Stored data entries:
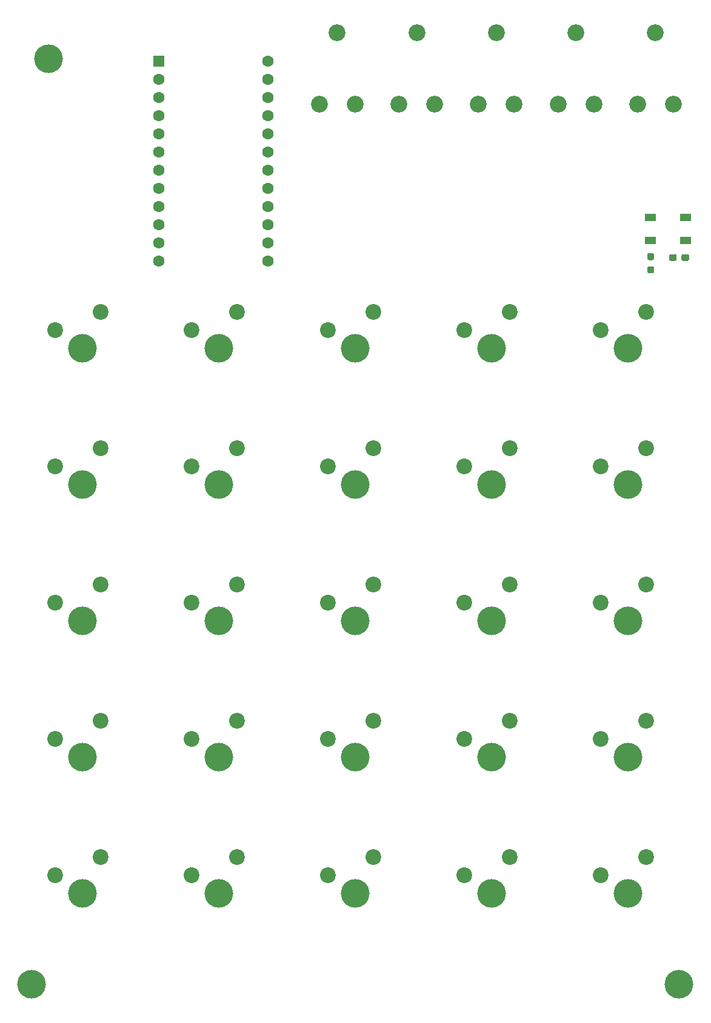
<source format=gbr>
%TF.GenerationSoftware,KiCad,Pcbnew,(5.1.8)-1*%
%TF.CreationDate,2020-11-22T17:19:48-05:00*%
%TF.ProjectId,macro_keyboard_pcb,6d616372-6f5f-46b6-9579-626f6172645f,rev?*%
%TF.SameCoordinates,Original*%
%TF.FileFunction,Soldermask,Top*%
%TF.FilePolarity,Negative*%
%FSLAX46Y46*%
G04 Gerber Fmt 4.6, Leading zero omitted, Abs format (unit mm)*
G04 Created by KiCad (PCBNEW (5.1.8)-1) date 2020-11-22 17:19:48*
%MOMM*%
%LPD*%
G01*
G04 APERTURE LIST*
%ADD10C,4.000000*%
%ADD11R,1.600000X1.600000*%
%ADD12C,1.600000*%
%ADD13C,2.200000*%
%ADD14C,2.340000*%
%ADD15R,1.500000X1.000000*%
G04 APERTURE END LIST*
D10*
%TO.C, *%
X37306250Y-48418750D03*
%TD*%
%TO.C, *%
X125412500Y-177800000D03*
%TD*%
%TO.C, *%
X34925000Y-177800000D03*
%TD*%
D11*
%TO.C,U1*%
X52705000Y-48736250D03*
D12*
X52705000Y-51276250D03*
X52705000Y-53816250D03*
X52705000Y-56356250D03*
X52705000Y-58896250D03*
X52705000Y-61436250D03*
X52705000Y-63976250D03*
X52705000Y-66516250D03*
X52705000Y-69056250D03*
X52705000Y-71596250D03*
X52705000Y-74136250D03*
X52705000Y-76676250D03*
X67945000Y-76676250D03*
X67945000Y-74136250D03*
X67945000Y-71596250D03*
X67945000Y-69056250D03*
X67945000Y-66516250D03*
X67945000Y-63976250D03*
X67945000Y-61436250D03*
X67945000Y-58896250D03*
X67945000Y-56356250D03*
X67945000Y-53816250D03*
X67945000Y-51276250D03*
X67945000Y-48736250D03*
%TD*%
D13*
%TO.C,SW25*%
X120808750Y-160020000D03*
X114458750Y-162560000D03*
D10*
X118268750Y-165100000D03*
%TD*%
D13*
%TO.C,SW24*%
X120808750Y-140970000D03*
X114458750Y-143510000D03*
D10*
X118268750Y-146050000D03*
%TD*%
D13*
%TO.C,SW23*%
X120808750Y-121920000D03*
X114458750Y-124460000D03*
D10*
X118268750Y-127000000D03*
%TD*%
D13*
%TO.C,SW22*%
X120808750Y-102870000D03*
X114458750Y-105410000D03*
D10*
X118268750Y-107950000D03*
%TD*%
D13*
%TO.C,SW21*%
X120808750Y-83820000D03*
X114458750Y-86360000D03*
D10*
X118268750Y-88900000D03*
%TD*%
D13*
%TO.C,SW20*%
X101758750Y-160020000D03*
X95408750Y-162560000D03*
D10*
X99218750Y-165100000D03*
%TD*%
D13*
%TO.C,SW19*%
X101758750Y-140970000D03*
X95408750Y-143510000D03*
D10*
X99218750Y-146050000D03*
%TD*%
D13*
%TO.C,SW18*%
X101758750Y-121920000D03*
X95408750Y-124460000D03*
D10*
X99218750Y-127000000D03*
%TD*%
D13*
%TO.C,SW17*%
X101758750Y-102870000D03*
X95408750Y-105410000D03*
D10*
X99218750Y-107950000D03*
%TD*%
D13*
%TO.C,SW16*%
X101758750Y-83833750D03*
X95408750Y-86373750D03*
D10*
X99218750Y-88913750D03*
%TD*%
D13*
%TO.C,SW15*%
X82708750Y-160020000D03*
X76358750Y-162560000D03*
D10*
X80168750Y-165100000D03*
%TD*%
D13*
%TO.C,SW14*%
X82708750Y-140970000D03*
X76358750Y-143510000D03*
D10*
X80168750Y-146050000D03*
%TD*%
D13*
%TO.C,SW13*%
X82708750Y-121920000D03*
X76358750Y-124460000D03*
D10*
X80168750Y-127000000D03*
%TD*%
D13*
%TO.C,SW12*%
X82708750Y-102870000D03*
X76358750Y-105410000D03*
D10*
X80168750Y-107950000D03*
%TD*%
D13*
%TO.C,SW11*%
X82708750Y-83820000D03*
X76358750Y-86360000D03*
D10*
X80168750Y-88900000D03*
%TD*%
D13*
%TO.C,SW10*%
X63658750Y-160020000D03*
X57308750Y-162560000D03*
D10*
X61118750Y-165100000D03*
%TD*%
D13*
%TO.C,SW9*%
X63658750Y-140970000D03*
X57308750Y-143510000D03*
D10*
X61118750Y-146050000D03*
%TD*%
D13*
%TO.C,SW8*%
X63658750Y-121920000D03*
X57308750Y-124460000D03*
D10*
X61118750Y-127000000D03*
%TD*%
D13*
%TO.C,SW7*%
X63658750Y-102870000D03*
X57308750Y-105410000D03*
D10*
X61118750Y-107950000D03*
%TD*%
D13*
%TO.C,SW6*%
X63658750Y-83820000D03*
X57308750Y-86360000D03*
D10*
X61118750Y-88900000D03*
%TD*%
D13*
%TO.C,SW5*%
X44608750Y-160020000D03*
X38258750Y-162560000D03*
D10*
X42068750Y-165100000D03*
%TD*%
D13*
%TO.C,SW4*%
X44608750Y-140970000D03*
X38258750Y-143510000D03*
D10*
X42068750Y-146050000D03*
%TD*%
D13*
%TO.C,SW3*%
X44608750Y-121920000D03*
X38258750Y-124460000D03*
D10*
X42068750Y-127000000D03*
%TD*%
D13*
%TO.C,SW2*%
X44608750Y-102870000D03*
X38258750Y-105410000D03*
D10*
X42068750Y-107950000D03*
%TD*%
D13*
%TO.C,SW1*%
X44608750Y-83820000D03*
X38258750Y-86360000D03*
D10*
X42068750Y-88900000D03*
%TD*%
D14*
%TO.C,RV5*%
X124618750Y-54768750D03*
X122118750Y-44768750D03*
X119618750Y-54768750D03*
%TD*%
%TO.C,RV4*%
X113506250Y-54768750D03*
X111006250Y-44768750D03*
X108506250Y-54768750D03*
%TD*%
%TO.C,RV3*%
X102393750Y-54768750D03*
X99893750Y-44768750D03*
X97393750Y-54768750D03*
%TD*%
%TO.C,RV2*%
X91281250Y-54768750D03*
X88781250Y-44768750D03*
X86281250Y-54768750D03*
%TD*%
%TO.C,RV1*%
X80168750Y-54768750D03*
X77668750Y-44768750D03*
X75168750Y-54768750D03*
%TD*%
%TO.C,R1*%
G36*
G01*
X121681250Y-76568750D02*
X121206250Y-76568750D01*
G75*
G02*
X120968750Y-76331250I0J237500D01*
G01*
X120968750Y-75831250D01*
G75*
G02*
X121206250Y-75593750I237500J0D01*
G01*
X121681250Y-75593750D01*
G75*
G02*
X121918750Y-75831250I0J-237500D01*
G01*
X121918750Y-76331250D01*
G75*
G02*
X121681250Y-76568750I-237500J0D01*
G01*
G37*
G36*
G01*
X121681250Y-78393750D02*
X121206250Y-78393750D01*
G75*
G02*
X120968750Y-78156250I0J237500D01*
G01*
X120968750Y-77656250D01*
G75*
G02*
X121206250Y-77418750I237500J0D01*
G01*
X121681250Y-77418750D01*
G75*
G02*
X121918750Y-77656250I0J-237500D01*
G01*
X121918750Y-78156250D01*
G75*
G02*
X121681250Y-78393750I-237500J0D01*
G01*
G37*
%TD*%
D15*
%TO.C,D26*%
X126275000Y-73831250D03*
X126275000Y-70631250D03*
X121375000Y-73831250D03*
X121375000Y-70631250D03*
%TD*%
%TO.C,C2*%
G36*
G01*
X125087500Y-75962500D02*
X125087500Y-76437500D01*
G75*
G02*
X124850000Y-76675000I-237500J0D01*
G01*
X124250000Y-76675000D01*
G75*
G02*
X124012500Y-76437500I0J237500D01*
G01*
X124012500Y-75962500D01*
G75*
G02*
X124250000Y-75725000I237500J0D01*
G01*
X124850000Y-75725000D01*
G75*
G02*
X125087500Y-75962500I0J-237500D01*
G01*
G37*
G36*
G01*
X126812500Y-75962500D02*
X126812500Y-76437500D01*
G75*
G02*
X126575000Y-76675000I-237500J0D01*
G01*
X125975000Y-76675000D01*
G75*
G02*
X125737500Y-76437500I0J237500D01*
G01*
X125737500Y-75962500D01*
G75*
G02*
X125975000Y-75725000I237500J0D01*
G01*
X126575000Y-75725000D01*
G75*
G02*
X126812500Y-75962500I0J-237500D01*
G01*
G37*
%TD*%
M02*

</source>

## Required action
The lines from the top of the data above through the one holding "X101758750Y-121920000D03*" are to be repeated exactly, and only those, with no pictures.

## Written response
<source format=gbr>
%TF.GenerationSoftware,KiCad,Pcbnew,(5.1.8)-1*%
%TF.CreationDate,2020-11-22T17:19:48-05:00*%
%TF.ProjectId,macro_keyboard_pcb,6d616372-6f5f-46b6-9579-626f6172645f,rev?*%
%TF.SameCoordinates,Original*%
%TF.FileFunction,Soldermask,Top*%
%TF.FilePolarity,Negative*%
%FSLAX46Y46*%
G04 Gerber Fmt 4.6, Leading zero omitted, Abs format (unit mm)*
G04 Created by KiCad (PCBNEW (5.1.8)-1) date 2020-11-22 17:19:48*
%MOMM*%
%LPD*%
G01*
G04 APERTURE LIST*
%ADD10C,4.000000*%
%ADD11R,1.600000X1.600000*%
%ADD12C,1.600000*%
%ADD13C,2.200000*%
%ADD14C,2.340000*%
%ADD15R,1.500000X1.000000*%
G04 APERTURE END LIST*
D10*
%TO.C, *%
X37306250Y-48418750D03*
%TD*%
%TO.C, *%
X125412500Y-177800000D03*
%TD*%
%TO.C, *%
X34925000Y-177800000D03*
%TD*%
D11*
%TO.C,U1*%
X52705000Y-48736250D03*
D12*
X52705000Y-51276250D03*
X52705000Y-53816250D03*
X52705000Y-56356250D03*
X52705000Y-58896250D03*
X52705000Y-61436250D03*
X52705000Y-63976250D03*
X52705000Y-66516250D03*
X52705000Y-69056250D03*
X52705000Y-71596250D03*
X52705000Y-74136250D03*
X52705000Y-76676250D03*
X67945000Y-76676250D03*
X67945000Y-74136250D03*
X67945000Y-71596250D03*
X67945000Y-69056250D03*
X67945000Y-66516250D03*
X67945000Y-63976250D03*
X67945000Y-61436250D03*
X67945000Y-58896250D03*
X67945000Y-56356250D03*
X67945000Y-53816250D03*
X67945000Y-51276250D03*
X67945000Y-48736250D03*
%TD*%
D13*
%TO.C,SW25*%
X120808750Y-160020000D03*
X114458750Y-162560000D03*
D10*
X118268750Y-165100000D03*
%TD*%
D13*
%TO.C,SW24*%
X120808750Y-140970000D03*
X114458750Y-143510000D03*
D10*
X118268750Y-146050000D03*
%TD*%
D13*
%TO.C,SW23*%
X120808750Y-121920000D03*
X114458750Y-124460000D03*
D10*
X118268750Y-127000000D03*
%TD*%
D13*
%TO.C,SW22*%
X120808750Y-102870000D03*
X114458750Y-105410000D03*
D10*
X118268750Y-107950000D03*
%TD*%
D13*
%TO.C,SW21*%
X120808750Y-83820000D03*
X114458750Y-86360000D03*
D10*
X118268750Y-88900000D03*
%TD*%
D13*
%TO.C,SW20*%
X101758750Y-160020000D03*
X95408750Y-162560000D03*
D10*
X99218750Y-165100000D03*
%TD*%
D13*
%TO.C,SW19*%
X101758750Y-140970000D03*
X95408750Y-143510000D03*
D10*
X99218750Y-146050000D03*
%TD*%
D13*
%TO.C,SW18*%
X101758750Y-121920000D03*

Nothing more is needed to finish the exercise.